I don't have the ability to implement it.

Drawbacks

  • Defaults for neighborhood-rebalancing-interval and max-neighbors need to be carefully selected since each hop will cause an entire re-syncing of a new neighborhood and increase in bandwidth consumption, which might have unintended negative effects on the network.
  • There may be issues related to nodes simultaneously hopping without knowledge of hopping of other nodes, leading to unintended consequences
  • There is a 2 round delay between each hop during which the node will not be eligible to participate in redistribution

NoahMaizels avatar Feb 05 '25 22:02 NoahMaizels

There would need to be some mechanism to prevent to many nodes switching at the same time - and possibly therefore also "landing" in the same neighbourhoods.

crtahlin avatar Feb 07 '25 16:02 crtahlin

There would need to be some mechanism to prevent to many nodes switching at the same time - and possibly therefore also "landing" in the same neighbourhoods.

Perhaps something like by default assigning a random interval for when nodes check whether to hop, like an interval randomly between 20 to 40 days or something like that?

NoahMaizels avatar Feb 13 '25 07:02 NoahMaizels

There would need to be some mechanism to prevent to many nodes switching at the same time - and possibly therefore also "landing" in the same neighbourhoods.

Perhaps something like by default assigning a random interval for when nodes check whether to hop, like an interval randomly between 20 to 40 days or something like that?

That would probably work, while still keeping things decentralised.

crtahlin avatar Feb 13 '25 08:02 crtahlin

A solution to picking a least populated neighborhood can be that the peer will poll the status of each peer using the status protocol, and using the neighborhood size field, will pick the smallest neighborhood, mine a new overlay. The node might not right away find the least populated neighborhood out of the whole network, but it will get close. And it might get closer and closer with each migration. The interval to re-migrate should be a random value between some number of days, say 15-30.

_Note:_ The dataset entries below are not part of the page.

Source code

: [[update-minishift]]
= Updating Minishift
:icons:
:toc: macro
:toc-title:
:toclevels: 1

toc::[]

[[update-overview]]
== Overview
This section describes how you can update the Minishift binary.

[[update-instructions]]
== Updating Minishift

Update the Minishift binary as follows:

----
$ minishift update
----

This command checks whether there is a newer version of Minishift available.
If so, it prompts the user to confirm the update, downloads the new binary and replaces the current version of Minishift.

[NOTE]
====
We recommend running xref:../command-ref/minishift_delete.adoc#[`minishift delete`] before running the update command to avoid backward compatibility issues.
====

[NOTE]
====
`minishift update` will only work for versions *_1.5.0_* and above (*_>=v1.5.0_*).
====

Another tricky thing to get right is to, once the new neighborhood is found, restart the node and all of it's services without user intervention, and correctly pruning the stored data that will be resynced in the new neighborhood.

istae avatar Feb 25 '25 14:02 istae

There would need to be some mechanism to prevent to many nodes switching at the same time - and possibly therefore also "landing" in the same neighbourhoods.

maybe even worse situation when nodes are hopping from the same neighborhood at the same time and the data will be lost within that neighborhood.